Há aproximadamente um ano a Estação Primeira de Mangueira, uma das mais antigas agremiações do Carnaval do Rio de Janeiro, entrava na Avenida mais famosa do samba, a Marquês de Sapucaí, para estremecer o chão da cidade, enquanto contava e cantava uma História para Ninar Gente Grande, enredo que fascinou o país recém-saído de um conflituoso processo eleitoral, fazendo-o reflectir sobre uma história não contada nos livros tradicionais. O resultado foi a celebração de mais um título para um dos símbolos culturais mais proeminentes do Morro da Mangueira, em 2019.

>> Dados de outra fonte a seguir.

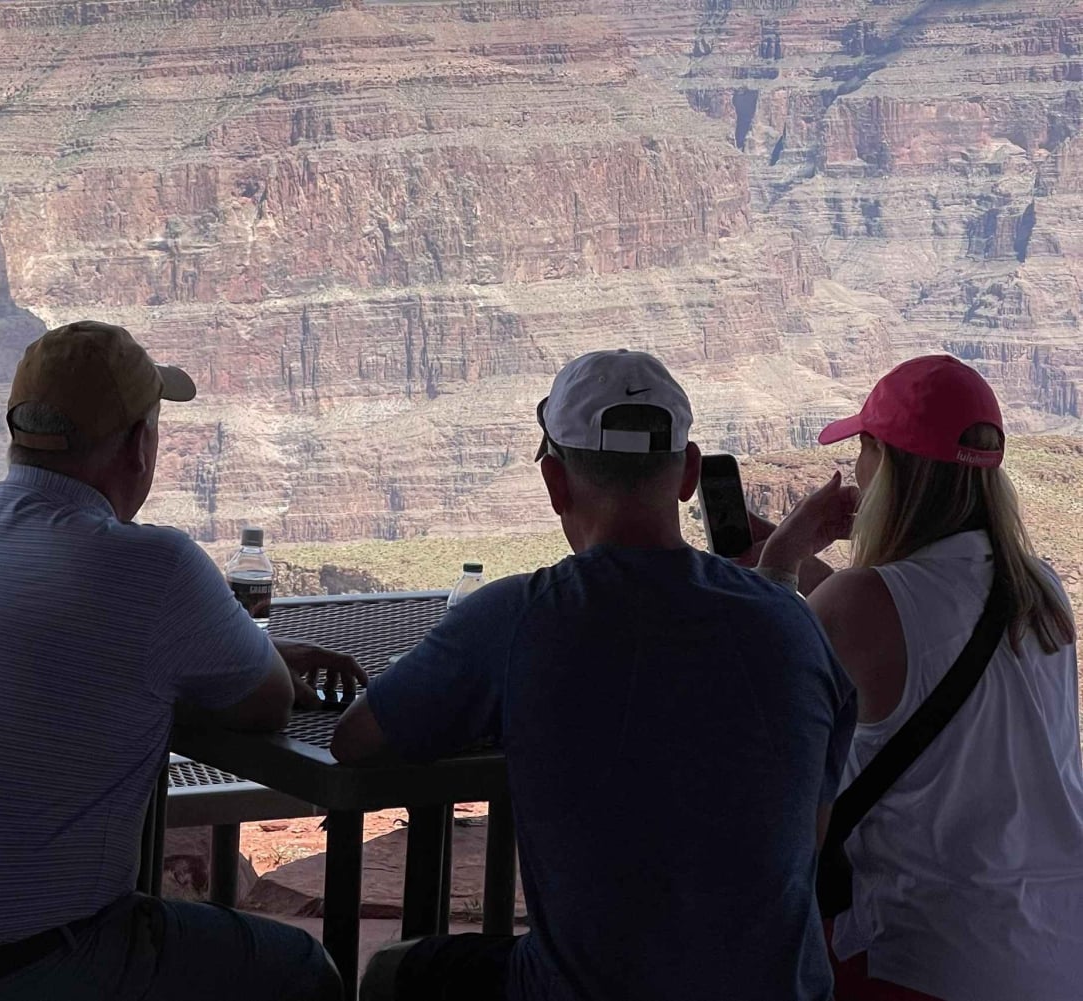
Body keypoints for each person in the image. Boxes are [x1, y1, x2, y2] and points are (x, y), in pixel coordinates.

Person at [0, 320, 357, 1001]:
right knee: (303, 970)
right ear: (139, 444)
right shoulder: (153, 564)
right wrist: (242, 653)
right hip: (6, 977)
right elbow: (267, 700)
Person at [333, 349, 856, 1001]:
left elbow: (356, 739)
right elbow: (802, 835)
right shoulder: (794, 625)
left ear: (555, 481)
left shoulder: (518, 618)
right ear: (689, 474)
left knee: (391, 973)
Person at [752, 355, 1083, 1001]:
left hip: (928, 960)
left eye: (863, 450)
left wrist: (779, 562)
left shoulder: (861, 604)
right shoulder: (1041, 588)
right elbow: (925, 630)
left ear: (888, 466)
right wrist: (809, 574)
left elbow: (755, 698)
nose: (856, 468)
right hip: (1059, 950)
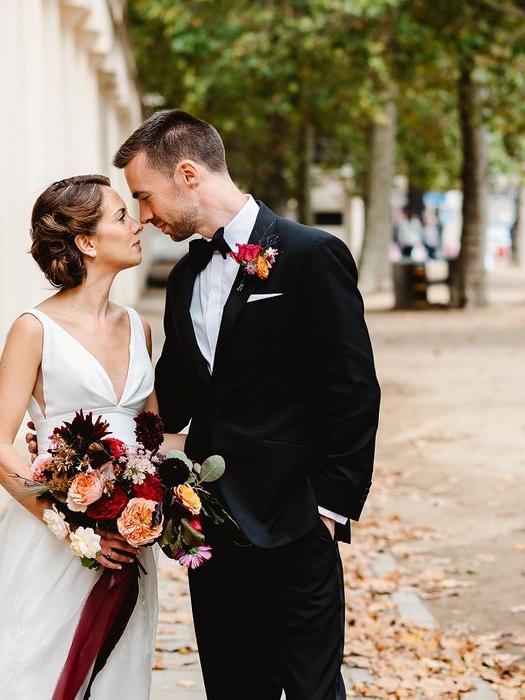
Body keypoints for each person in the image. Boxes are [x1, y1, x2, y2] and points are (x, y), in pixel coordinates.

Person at [113, 110, 381, 698]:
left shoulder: (312, 255)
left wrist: (330, 509)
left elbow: (354, 388)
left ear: (187, 173)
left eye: (145, 197)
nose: (145, 217)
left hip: (296, 521)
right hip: (212, 531)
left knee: (313, 691)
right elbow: (176, 402)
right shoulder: (183, 278)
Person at [0, 175, 183, 699]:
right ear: (86, 242)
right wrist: (73, 527)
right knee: (34, 672)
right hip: (53, 540)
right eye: (121, 216)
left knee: (117, 674)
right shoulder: (34, 329)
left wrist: (178, 490)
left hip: (128, 543)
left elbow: (152, 438)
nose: (137, 223)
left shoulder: (139, 327)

Desafiando padrões e versões clássicas dos heróis nacionais e das cicatrizes ainda abertas do legado colonial escravocrata, a Mangueira desafiou o discurso de ódio e fez da Marquês de Sapucaí um grande pergaminho em que a arte reescrevia a história do povo brasileiro com seus mártires esquecidos e silenciados, finalizando o desfile com bandeiras em homenagem a alguns deles, como a vereadora carioca assassinada há quase dois anos, Marielle Franco.

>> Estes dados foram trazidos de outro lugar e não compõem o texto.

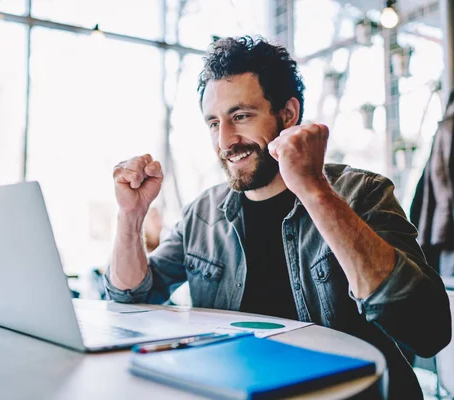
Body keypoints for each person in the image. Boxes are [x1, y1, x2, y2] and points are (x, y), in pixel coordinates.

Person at [104, 36, 451, 398]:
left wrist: (314, 189)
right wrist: (131, 215)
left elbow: (428, 330)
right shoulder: (203, 216)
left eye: (240, 116)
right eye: (213, 123)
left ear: (288, 114)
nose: (225, 141)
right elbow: (130, 301)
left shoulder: (361, 193)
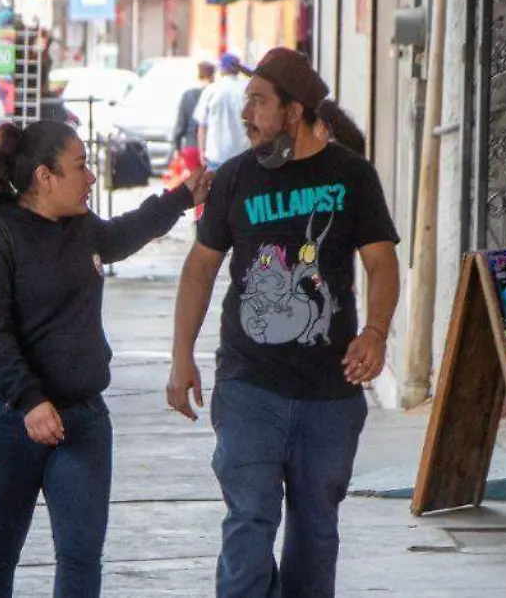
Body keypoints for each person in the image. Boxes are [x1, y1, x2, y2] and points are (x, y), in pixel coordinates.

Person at [168, 47, 400, 597]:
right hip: (249, 384)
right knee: (249, 519)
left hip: (330, 391)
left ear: (293, 112)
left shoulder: (352, 176)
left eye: (258, 101)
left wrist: (375, 333)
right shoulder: (235, 178)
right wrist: (181, 357)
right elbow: (200, 268)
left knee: (315, 530)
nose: (245, 113)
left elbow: (381, 261)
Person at [0, 120, 212, 598]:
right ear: (44, 177)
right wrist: (30, 401)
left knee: (81, 556)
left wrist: (181, 197)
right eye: (80, 166)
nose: (91, 177)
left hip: (82, 419)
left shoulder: (81, 227)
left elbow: (122, 234)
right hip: (6, 422)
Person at [194, 53, 250, 171]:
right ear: (238, 69)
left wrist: (201, 152)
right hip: (243, 156)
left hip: (216, 156)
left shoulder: (211, 90)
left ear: (222, 69)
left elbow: (202, 127)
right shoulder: (247, 90)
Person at [174, 62, 217, 172]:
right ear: (213, 75)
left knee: (194, 181)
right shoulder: (216, 93)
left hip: (191, 146)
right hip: (212, 148)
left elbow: (180, 126)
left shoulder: (188, 95)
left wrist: (178, 148)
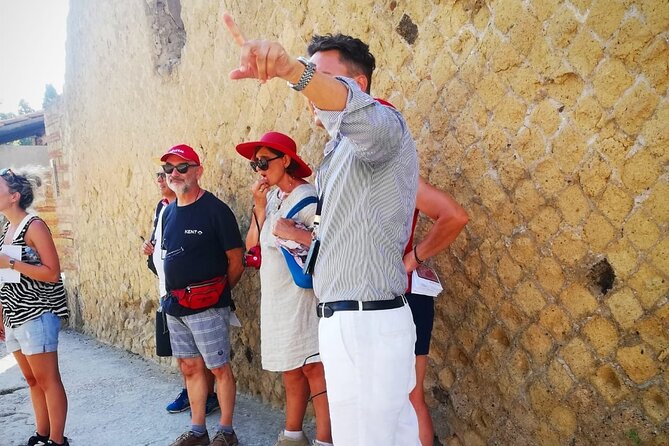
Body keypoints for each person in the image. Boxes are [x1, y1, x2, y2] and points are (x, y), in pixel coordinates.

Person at [224, 16, 420, 445]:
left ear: (359, 85)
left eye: (323, 78)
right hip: (346, 319)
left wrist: (292, 71)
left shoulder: (385, 126)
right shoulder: (341, 149)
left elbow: (355, 112)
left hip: (366, 321)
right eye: (308, 76)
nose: (311, 90)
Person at [236, 131, 332, 446]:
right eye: (255, 164)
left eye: (264, 161)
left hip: (302, 298)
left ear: (286, 160)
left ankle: (325, 440)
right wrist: (259, 206)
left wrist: (292, 231)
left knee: (314, 369)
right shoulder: (275, 197)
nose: (259, 169)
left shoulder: (307, 198)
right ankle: (293, 435)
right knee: (292, 368)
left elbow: (327, 245)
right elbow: (253, 247)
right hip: (279, 299)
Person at [159, 145, 244, 446]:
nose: (174, 174)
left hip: (208, 306)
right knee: (189, 368)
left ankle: (227, 431)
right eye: (169, 169)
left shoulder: (216, 210)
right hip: (176, 306)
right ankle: (198, 431)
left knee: (218, 367)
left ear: (198, 170)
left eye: (182, 167)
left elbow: (236, 259)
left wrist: (218, 294)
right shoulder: (168, 212)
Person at [140, 168, 220, 416]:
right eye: (161, 174)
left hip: (194, 292)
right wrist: (150, 248)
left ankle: (207, 395)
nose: (162, 179)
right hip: (167, 289)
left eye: (166, 174)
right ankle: (190, 391)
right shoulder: (162, 208)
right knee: (181, 350)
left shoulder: (195, 209)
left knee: (202, 350)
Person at [0, 168, 69, 446]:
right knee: (31, 379)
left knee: (48, 379)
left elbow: (52, 272)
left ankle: (57, 440)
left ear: (14, 196)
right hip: (14, 315)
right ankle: (42, 434)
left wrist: (12, 263)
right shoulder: (6, 228)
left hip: (37, 313)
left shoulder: (35, 226)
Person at [403, 178, 469, 446]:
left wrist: (412, 258)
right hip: (372, 300)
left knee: (412, 394)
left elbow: (455, 216)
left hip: (405, 296)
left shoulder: (401, 174)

O verdadeiro Carnaval carioca é — e sempre foi — subversivo por natureza. O samba é uma ode ao povo oprimido do Brasil. Em tempos em que a cultura, a arte, a democracia, as religiões de matriz africana e o povo negro têm sofrido repetidas violações de direitos no país, este ano a mensagem da maior festa popular do planeta não será outra senão: resistência popular. E a Mangueira surge, uma vez mais, com uma composição que certamente incomodará a cúpula do governo brasileiro nos próximos dias.
Com o título A Verdade vos fará livre, o samba da agremiação faz um claro apelo popular à situação da crescente desigualdade social, racial e de género nos últimos tempos no Brasil e, por meio de metáforas, assinala como seria o possível retorno de Jesus Cristo hoje e no Brasil de Bolsonaro. Desta vez, o menino de Nazaré nasce na favela carioca, com “rosto negro, sangue índio e corpo de mulher” e ganha o apelido de “Jesus da Gente”.

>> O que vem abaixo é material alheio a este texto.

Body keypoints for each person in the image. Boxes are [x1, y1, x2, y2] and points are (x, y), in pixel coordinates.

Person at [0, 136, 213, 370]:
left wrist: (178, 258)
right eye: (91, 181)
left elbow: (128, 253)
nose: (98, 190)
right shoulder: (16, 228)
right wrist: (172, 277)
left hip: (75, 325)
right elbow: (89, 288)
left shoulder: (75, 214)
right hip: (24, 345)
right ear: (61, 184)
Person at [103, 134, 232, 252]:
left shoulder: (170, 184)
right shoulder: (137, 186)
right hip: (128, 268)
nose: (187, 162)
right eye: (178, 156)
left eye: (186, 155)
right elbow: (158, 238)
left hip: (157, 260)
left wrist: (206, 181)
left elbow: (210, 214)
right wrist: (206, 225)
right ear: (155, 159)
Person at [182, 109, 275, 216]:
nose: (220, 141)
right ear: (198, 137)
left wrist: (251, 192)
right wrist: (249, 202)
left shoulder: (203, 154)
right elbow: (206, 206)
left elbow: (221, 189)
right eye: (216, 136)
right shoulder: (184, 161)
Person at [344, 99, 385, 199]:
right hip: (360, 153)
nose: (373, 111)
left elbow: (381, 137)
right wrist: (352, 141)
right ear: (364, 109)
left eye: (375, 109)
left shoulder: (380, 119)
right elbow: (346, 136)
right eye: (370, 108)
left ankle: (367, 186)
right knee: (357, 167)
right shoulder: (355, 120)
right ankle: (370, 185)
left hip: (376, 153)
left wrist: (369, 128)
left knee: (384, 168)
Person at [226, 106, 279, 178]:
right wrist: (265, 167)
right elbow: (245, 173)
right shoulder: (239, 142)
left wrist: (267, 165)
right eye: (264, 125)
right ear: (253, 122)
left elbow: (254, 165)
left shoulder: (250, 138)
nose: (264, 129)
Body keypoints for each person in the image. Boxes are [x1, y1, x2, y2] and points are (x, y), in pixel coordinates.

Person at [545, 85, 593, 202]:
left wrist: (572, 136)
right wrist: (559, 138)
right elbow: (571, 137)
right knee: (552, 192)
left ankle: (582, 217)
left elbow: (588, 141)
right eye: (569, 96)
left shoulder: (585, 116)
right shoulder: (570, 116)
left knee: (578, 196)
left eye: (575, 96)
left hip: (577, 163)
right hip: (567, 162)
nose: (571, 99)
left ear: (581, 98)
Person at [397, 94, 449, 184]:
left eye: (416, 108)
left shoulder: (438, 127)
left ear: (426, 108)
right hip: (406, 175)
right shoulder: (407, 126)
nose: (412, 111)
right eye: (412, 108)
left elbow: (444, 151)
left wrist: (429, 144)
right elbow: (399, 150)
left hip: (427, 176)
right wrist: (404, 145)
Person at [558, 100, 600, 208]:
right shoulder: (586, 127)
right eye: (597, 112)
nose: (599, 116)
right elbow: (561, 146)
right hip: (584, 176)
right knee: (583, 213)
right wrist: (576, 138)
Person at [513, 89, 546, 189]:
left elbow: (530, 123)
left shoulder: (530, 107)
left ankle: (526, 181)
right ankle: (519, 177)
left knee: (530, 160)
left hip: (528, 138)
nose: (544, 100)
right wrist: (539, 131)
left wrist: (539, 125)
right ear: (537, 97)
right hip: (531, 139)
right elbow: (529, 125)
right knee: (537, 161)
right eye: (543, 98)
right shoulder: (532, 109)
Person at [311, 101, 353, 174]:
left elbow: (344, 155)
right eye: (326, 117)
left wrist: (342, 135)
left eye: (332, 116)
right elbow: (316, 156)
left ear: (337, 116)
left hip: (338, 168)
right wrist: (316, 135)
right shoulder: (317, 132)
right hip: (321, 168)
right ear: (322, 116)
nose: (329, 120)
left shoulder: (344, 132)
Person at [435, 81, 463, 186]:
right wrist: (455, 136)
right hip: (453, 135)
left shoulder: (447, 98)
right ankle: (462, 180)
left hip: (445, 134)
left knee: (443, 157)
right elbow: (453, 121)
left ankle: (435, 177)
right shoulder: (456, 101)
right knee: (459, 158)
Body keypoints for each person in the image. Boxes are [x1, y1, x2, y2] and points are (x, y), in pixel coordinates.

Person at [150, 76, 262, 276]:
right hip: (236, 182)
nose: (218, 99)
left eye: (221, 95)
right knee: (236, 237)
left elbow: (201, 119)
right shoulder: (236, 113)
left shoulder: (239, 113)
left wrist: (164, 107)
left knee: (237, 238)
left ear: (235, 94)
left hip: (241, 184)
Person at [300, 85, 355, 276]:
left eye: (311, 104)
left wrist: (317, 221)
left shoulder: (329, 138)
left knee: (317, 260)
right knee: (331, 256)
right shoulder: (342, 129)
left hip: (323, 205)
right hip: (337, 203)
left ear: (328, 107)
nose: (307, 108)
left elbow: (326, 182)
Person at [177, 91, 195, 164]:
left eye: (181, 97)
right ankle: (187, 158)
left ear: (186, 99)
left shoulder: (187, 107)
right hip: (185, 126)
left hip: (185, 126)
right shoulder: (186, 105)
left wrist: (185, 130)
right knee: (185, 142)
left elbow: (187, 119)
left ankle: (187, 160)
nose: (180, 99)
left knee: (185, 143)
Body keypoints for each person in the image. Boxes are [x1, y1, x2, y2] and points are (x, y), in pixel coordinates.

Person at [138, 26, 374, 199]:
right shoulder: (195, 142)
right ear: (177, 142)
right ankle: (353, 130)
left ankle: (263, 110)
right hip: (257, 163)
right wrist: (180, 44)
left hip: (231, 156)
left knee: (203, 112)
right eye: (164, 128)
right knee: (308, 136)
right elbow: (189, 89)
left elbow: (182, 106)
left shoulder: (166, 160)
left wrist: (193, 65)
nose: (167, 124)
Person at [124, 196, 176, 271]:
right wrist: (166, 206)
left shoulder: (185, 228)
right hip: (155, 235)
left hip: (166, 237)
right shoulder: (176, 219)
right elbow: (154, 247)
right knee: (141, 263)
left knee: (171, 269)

Filho de “pai carpinteiro desempregado” e de “Maria das Dores Brasil”, o menino vive nos morros cariocas ao lado dos que transitam diariamente “nas ladeiras” e nas “fileiras contra a opressão”. Da letra ousada do samba-enredo, a Mangueira questiona, após intenso uso da religião nos debates eleitorais do último pleito, se realmente o “povo entendeu o recado” daquele menino Jesus da Gente. Afinal, o acirramento dos ânimos sociais, segundo a letra, deflagrou o surgimento de “profetas da intolerância” num país comummente conhecido pela “cordialidade” com a diversidade que o engendrou.
A escola de samba finaliza o samba de 2020 com uma clara crítica ao actual Governo de Jair Messias Bolsonaro, eleito sob o lema “Brasil acima de tudo, Deus acima de todos” e com expressivo apoio das igrejas cristãs no Brasil e um discurso fortemente belicoso: “Favela, pega a visão/Não tem futuro sem partilha/Nem Messias de arma na mão”. No país em que os índices de violência doméstica só fazem crescer, em que o alvo maioritário das políticas de segurança pública permanece o negro residente nas periferias e em que os índios vivem um genocídio diário (por vezes, com omissão do poder público), a voz do Morro da Mangueira tem tudo para ressoar alto, uma vez mais, na apoteose e nos quatro cantos do Brasil (e do mundo). Desta vez, quem sabe, a verdade, irmã da igualdade, nos fará livres!